Author: Jacques Vanier
Publisher: Imperial College Press
Price: £74.00 and £33.00
ISBN 9781848166028 and 6011
At first glance, this textbook would seem to cover cosmology or astrophysics, and indeed the preface starts with a description of how the author was fascinated by the vastness of space as a child.
But Jacques Vanier offers much more than this, taking the reader on a comprehensive journey through physics from the very largest scale (stars and galaxies) to the very smallest (the constituents of the atom).
Chapters include explanations of relativity, fundamental forces, atomic and particle physics, quantum mechanics and nearly every other topic studied in a typical undergraduate physics degree.
Obviously in a 500-page book none of these topics will be covered rigorously, but the amount of detail that Vanier crams in is impressive.
His intention appears to be to provide answers to most of the general questions asked about the world around us through the introduction of fundamental physics concepts - a hard task, perhaps, but one that this book is fairly successful in achieving.
The written style is conversational and easy to follow, and keeps the reader's attention throughout.
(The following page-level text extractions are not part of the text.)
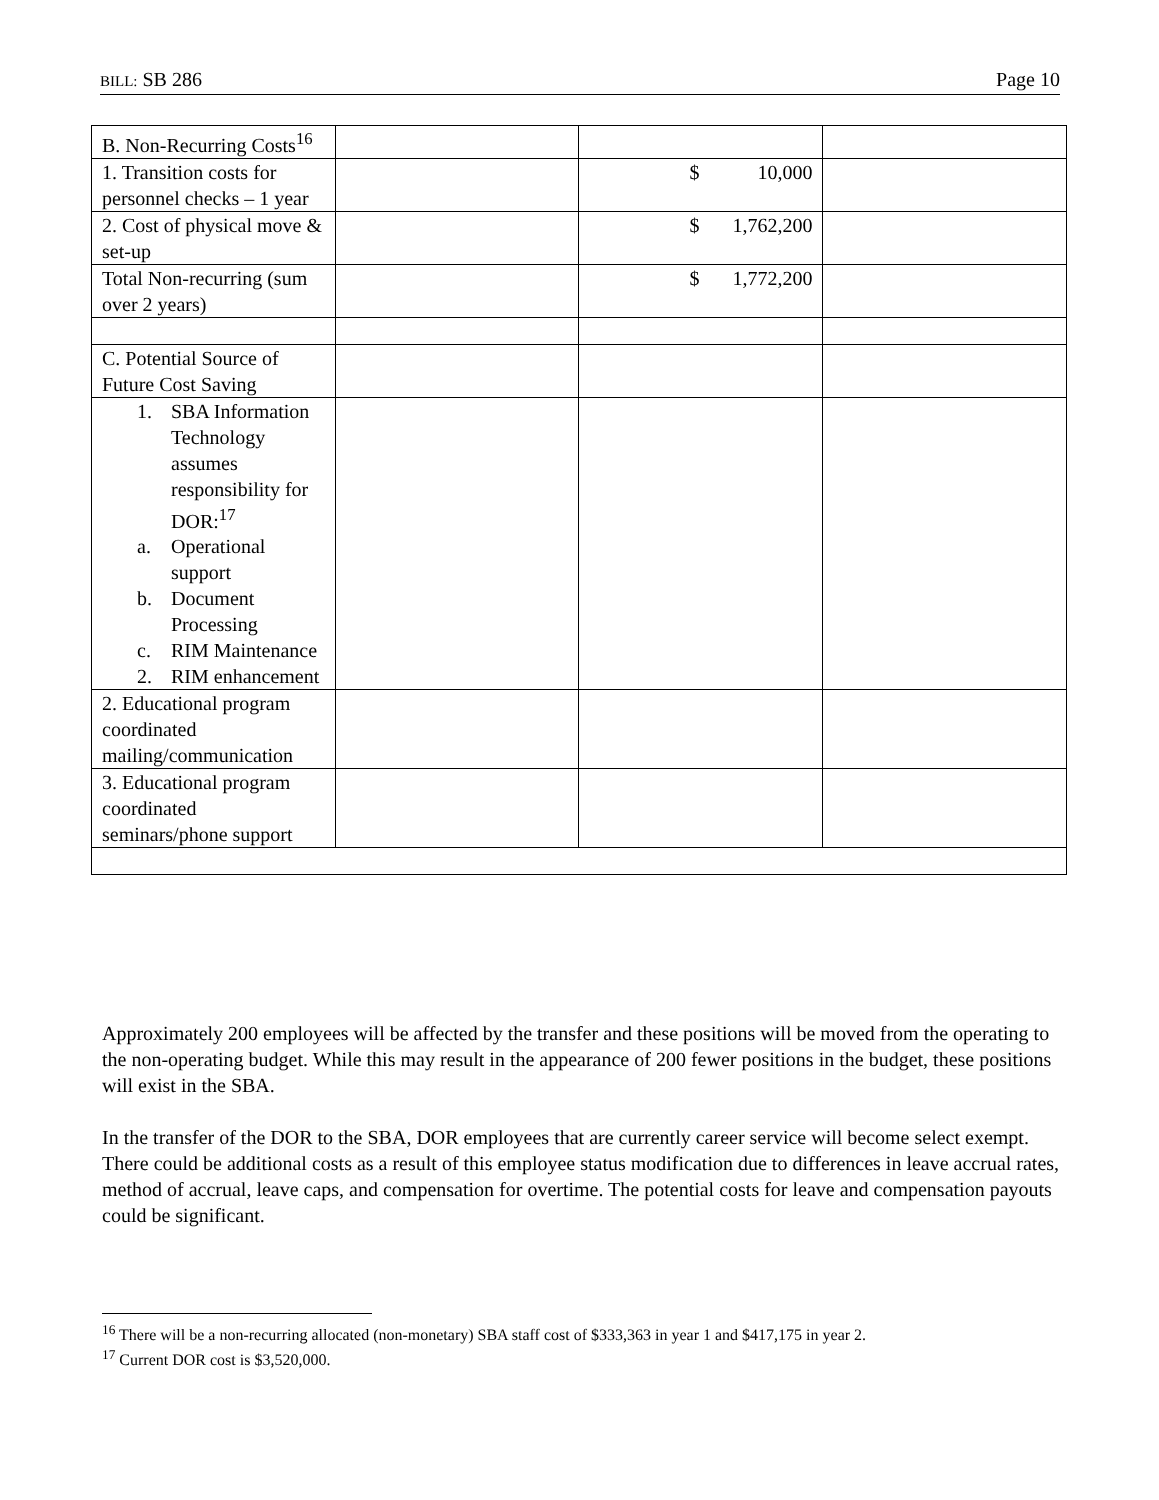BILL: SB 286 Page 10
| B. Non-Recurring Costs<sup>16</sup> | | | |
| 1. Transition costs for personnel checks – 1 year | | $ 10,000 | |
| 2. Cost of physical move & set-up | | $ 1,762,200 | |
| Total Non-recurring (sum over 2 years) | | $ 1,772,200 | |
| C. Potential Source of Future Cost Saving | | | |
| 1. SBA Information Technology assumes responsibility for DOR:<sup>17</sup> a. Operational support b. Document Processing c. RIM Maintenance 2. RIM enhancement | | | |
| 2. Educational program coordinated mailing/communication | | | |
| 3. Educational program coordinated seminars/phone support | | | |
Approximately 200 employees will be affected by the transfer and these positions will be moved from the operating to the non-operating budget. While this may result in the appearance of 200 fewer positions in the budget, these positions will exist in the SBA.
In the transfer of the DOR to the SBA, DOR employees that are currently career service will become select exempt. There could be additional costs as a result of this employee status modification due to differences in leave accrual rates, method of accrual, leave caps, and compensation for overtime. The potential costs for leave and compensation payouts could be significant.
<sup>16</sup> There will be a non-recurring allocated (non-monetary) SBA staff cost of $333,363 in year 1 and $417,175 in year 2.
<sup>17</sup> Current DOR cost is $3,520,000.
The chapters are well set out in a logical order, giving the feeling of a continuous course, and the explanations use straightforward language and situations that will be familiar to any reader.
The publishers stress the book's minimal use of equations in the main text, with the relevant maths confined to an appendix at the back for readers who are interested. While this makes the book more approachable, at various points a few equations would have gone some way to making things easier to follow and broken up the pages of seemingly endless text. Similarly, although some diagrams are used, the book is not on the whole especially visually stimulating.
The Universe reads much more like a general-interest book than an academic textbook. It would not be ideal as a core text in an undergraduate degree, given its wide-ranging topics and lack of exercises or worked examples.
It would be better suited as a refresher course in general physics principles, contained within a well-written, well-presented modern textbook.
Who is it for? Anyone looking for an "all things to all people" physics text.
Presentation: Informal and accessible.
Would you recommend it? Yes; it is a thorough physics introduction in an easy-to-read format.
Sears and Zemansky's University Physics with Modern Physics
Authors: Hugh D. Young, Roger A. Freedman and A. Lewis Ford
Publisher: Pearson Education
An excellent general-purpose reference text for any physics undergraduate, University Physics covers a wide range of topics in a style that is clear and easy for students to understand. The layout is practical, with plenty of diagrams, and important equations are highlighted. As is crucial for a text such as this, it is packed with helpful worked examples, and there are hundreds of end-of-chapter problems with answers. Overall, this is a great introductory textbook that includes pretty much everything you would want to know at the beginning of a physics degree.